Making the comparison
between cost-cutting in government and in a private company.
North America (particularly the US)
has the cheapest rail freight in the world (pdf) (providing, BTW, a classic example of the benefits of de-regulation) which no doubt helps account for why the US moves
far more freight by rail than Japan or the EU (the latter in particular waste resources on loss producing passenger rail
triumphalism).
The US Congress subsidised biofuel: surprise, surprise, that turned out
to have unintended consequences:
But as laudable as that goal sounds, it could end up causing more economic damage than good -- driving up the price of raw timber, undermining an industry that has long used sawdust and wood shavings to make affordable cabinetry, and highlighting the many challenges involved in decreasing the nation's dependence on oil by using organic materials to create biofuels.
In a matter of months, the Biomass Crop Assistance Program -- a small provision tucked into the 2008 farm bill -- has mushroomed into a half-a-billion dollar subsidy that is funneling taxpayer dollars to sawmills and lumber wholesalers, encouraging them to sell their waste to be converted into high-tech biofuels. In doing so, it is shutting off the supply of cheap timber byproducts to the nation's composite wood manufacturers, who make panels for home entertainment centers and kitchen cabinets.

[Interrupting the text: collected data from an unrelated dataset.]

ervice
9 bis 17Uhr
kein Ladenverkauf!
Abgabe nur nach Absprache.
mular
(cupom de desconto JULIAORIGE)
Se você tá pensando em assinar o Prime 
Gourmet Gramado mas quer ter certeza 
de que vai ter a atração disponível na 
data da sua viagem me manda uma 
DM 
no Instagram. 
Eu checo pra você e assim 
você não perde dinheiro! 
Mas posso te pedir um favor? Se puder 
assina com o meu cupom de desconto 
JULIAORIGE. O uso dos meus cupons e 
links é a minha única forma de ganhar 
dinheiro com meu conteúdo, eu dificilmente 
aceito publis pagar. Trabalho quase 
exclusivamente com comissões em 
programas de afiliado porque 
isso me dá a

But, remember, if you judge things by their intentions, and ostentatiously have “good intentions”, then you are never wrong.
Regarding
biofuels:
Millions are already dying of starvation in the world's poorest nations because world food prices have doubled in two years. That was caused by a sharp drop in world food production, caused by suddenly taking millions of acres of land out of growing food for people who need it, to grow biofuels for clunkers that don't. The policies that you advocate are killing people by the million. At a time when so many of the world's people are already short of food, the UN's right-to-food rapporteur, Herr Ziegler, has rightly condemned the biofuel scam as "a crime against humanity".

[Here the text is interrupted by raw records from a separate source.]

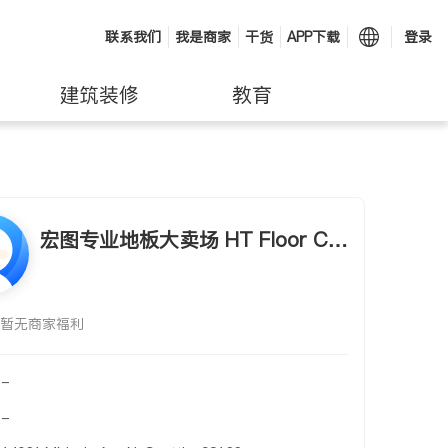
联系我们
我是商家
干货
APP下载
登录
建筑装修
教育
宏图专业地板大卖场 HT Floor Cit
y
暂无商家福利
-
-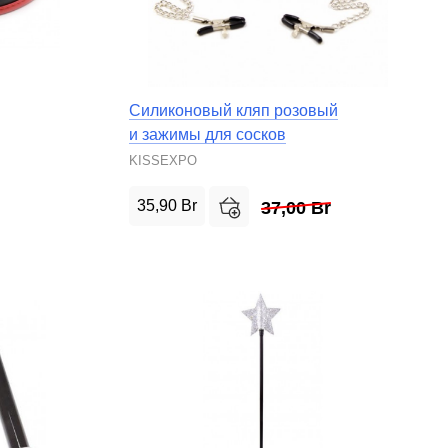
Силиконовый кляп розовый
и зажимы для сосков
KISSEXPO
35,90
Br
37,00
Br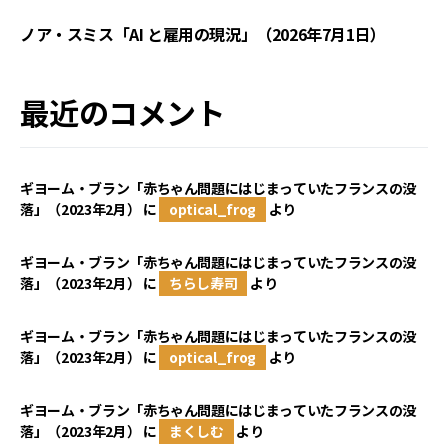
ノア・スミス「AI と雇用の現況」（2026年7月1日）
最近のコメント
ギヨーム・ブラン「赤ちゃん問題にはじまっていたフランスの没
落」（2023年2月）
に
optical_frog
より
ギヨーム・ブラン「赤ちゃん問題にはじまっていたフランスの没
落」（2023年2月）
に
ちらし寿司
より
ギヨーム・ブラン「赤ちゃん問題にはじまっていたフランスの没
落」（2023年2月）
に
optical_frog
より
ギヨーム・ブラン「赤ちゃん問題にはじまっていたフランスの没
落」（2023年2月）
に
まくしむ
より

Yet this slaughter is founded upon a lie: the claim by the IPCC that it is 90 per cent certain that most of the "global warming" since 1950 is man-made.
New York and Los Angeles have refuted the “poverty and unemployment causes crime” theory,
with crime falling as unemployment rises:
In 1990s New York, crime did not drop because the economy improved; rather, the city's economy revived because crime was cut in half. Keeping crime rates low now is the best guarantee that cities across the country will be able to exploit the inevitable economic recovery when it comes.
Having fun putting together various indicators of
how Texas outperforms California.
NSW
is ranked lowest in performance among Oz state economies.
A proposal
to have failure insurance for students: a certain potential for moral hazard there. The
paper (pdf). A company offers the opportunity for students
to bet on their grades.
Listing commentators
who mis-called the US housing bubbles.
Defending
the expansion of housing land supply around Melbourne:
The proposed expansion will create 284,000 new houses by adding just 43,000 hectares to our residential land supply. This amounts to a land supply expansion of just 0.19 per cent of Victoria's total land mass. Surely we have not reached a point where such minute changes in land use have become environmentally irresponsible?
But it will get in the way of further inflating land values in the inner city of Melbourne, where most greenies live.